Ruby Payne Scott

Ruby Violet Hall (1912-1981), physicist, was born on 28 May 1912 at Grafton, New South Wales, daughter of Amy and Cyril Hermann Payne Scott, accountant. She attended Fort St Girls' High and the University of Sydney, graduating BSc in 1933 with first class honours in mathematics and physics. She shared the Deas Thomson Scholarship for Physics III and the Walter Burfitt scholarship for physics with R. H. Healey and received the Norbert Quirk prize for Mathematics III.

Ruby worked as a demonstrator in the Physics Department and the following year was appointed assistant physicist in cancer research. During her period in this appointment she published two papers on X-ray research, the first in 1936 in the Journal of Cancer Research, and the second in the British Journal of Radiology in 1937. During these years she also worked for her MSc (1936).

After obtaining her MSc she returned to the Department of Physics and worked as a demonstrator. There were few opportunities for academic promotion and so Ruby prepared for a teaching career.
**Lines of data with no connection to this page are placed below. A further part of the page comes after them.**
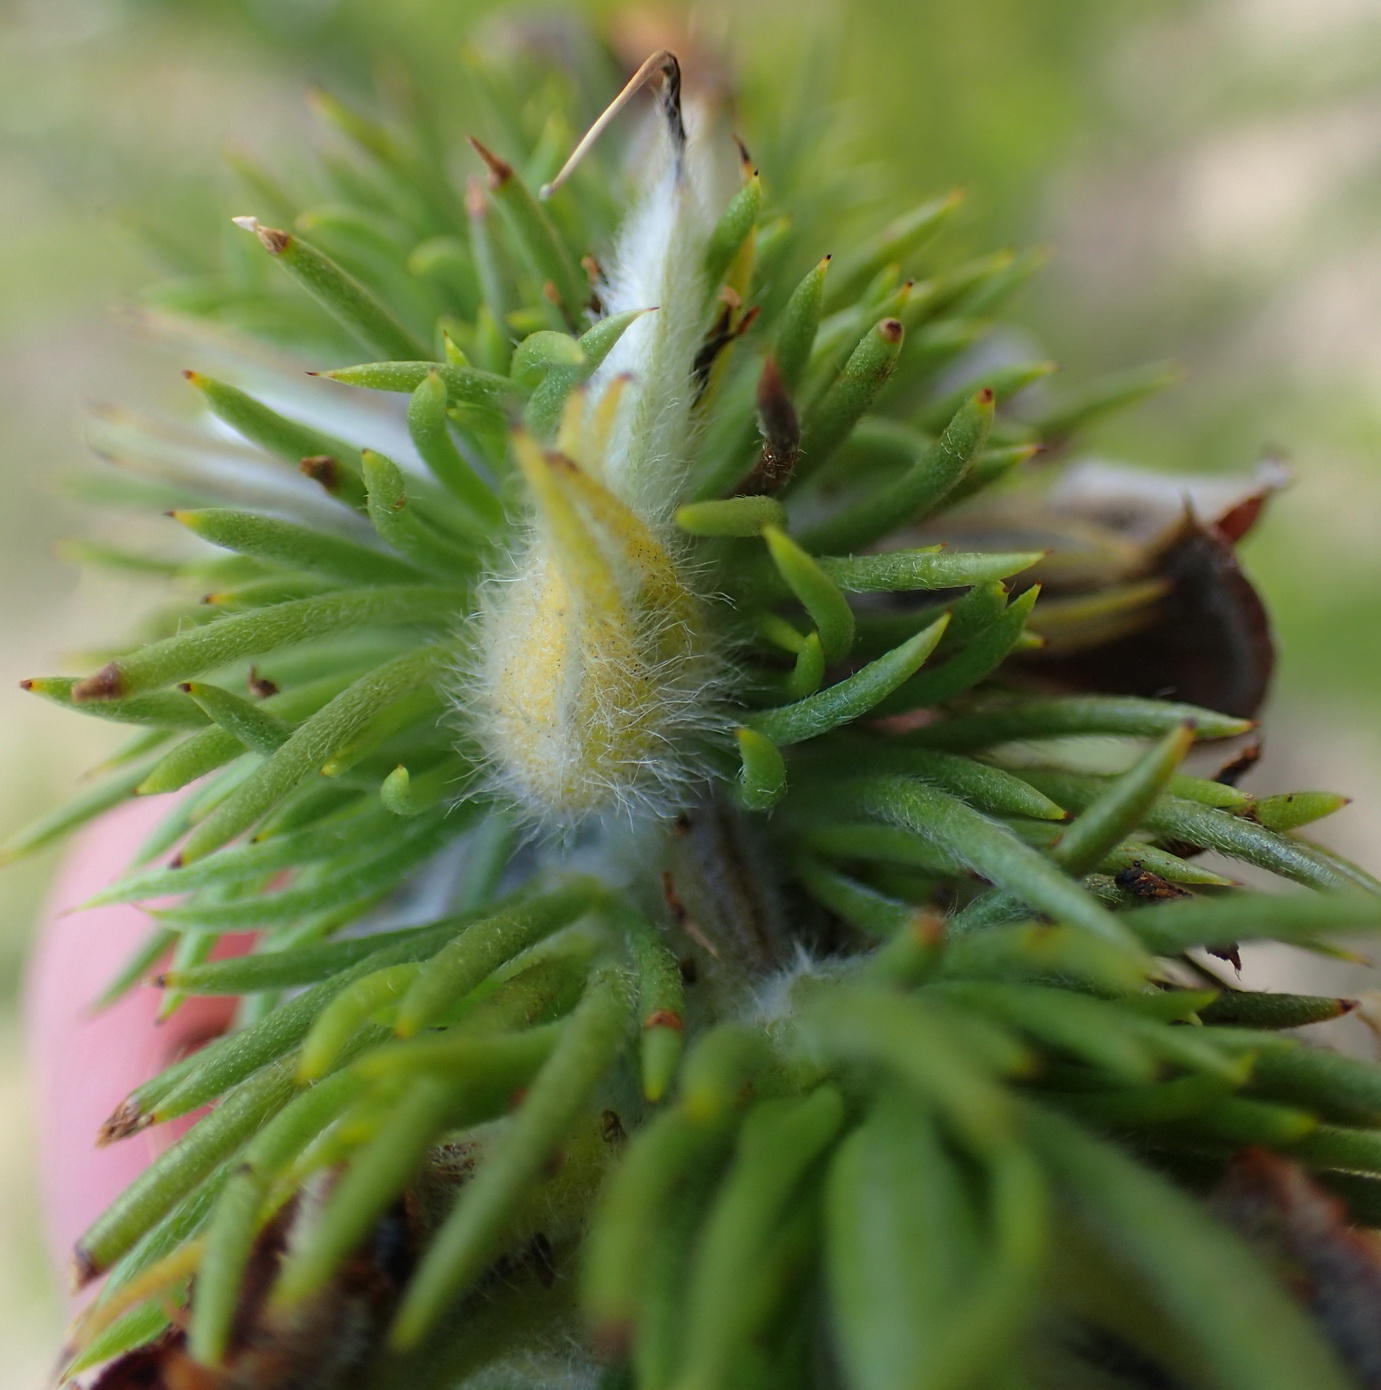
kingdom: Plantae
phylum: Tracheophyta
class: Magnoliopsida
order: Fabales
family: Fabaceae
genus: Aspalathus
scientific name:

In 1938 she was awarded a Diploma in Education and took up a position as science mistress at Woodlands Church of England Grammar School, Glenelg in South Australia.

The war changed many lives. For Ruby it opened the doors once more to a career in her chosen field of physics and mathematics. She returned to Sydney and joined the staff of the Amalgamated Wireless Australasia as a radio engineer. She spent two and a half years working with AWA and then in August 1941 was appointed assistant research officer in the Division of Radio Physics in the CSIR.

During the war years she worked on radar development and after the war on research in radio astronomy. She wrote a number of papers which were published in scientific journals both as sole author or co-author. Her co-authors included J. L. Pawsey, L. L. McCready, D. E. Yabsley and J. G. Bolton. In 1946 she was reclassified to research officer and on her retirement was a research officer grade III.

In 1944 Ruby married W. H. Hall but continued her career until July 1951 when she resigned to await the birth of her son. In 1961 Ruby returned to the workforce - it was too late to return to her chosen field but she now used her talents in the education of young girls. She was appointed as mathematics and science teacher at Danebank Anglican School for Girls, Sydney, and established a Science Department at the School. She remained at this school until her retirement in 1974. She died on 25 May 1981, survived by her husband, a son and a daughter.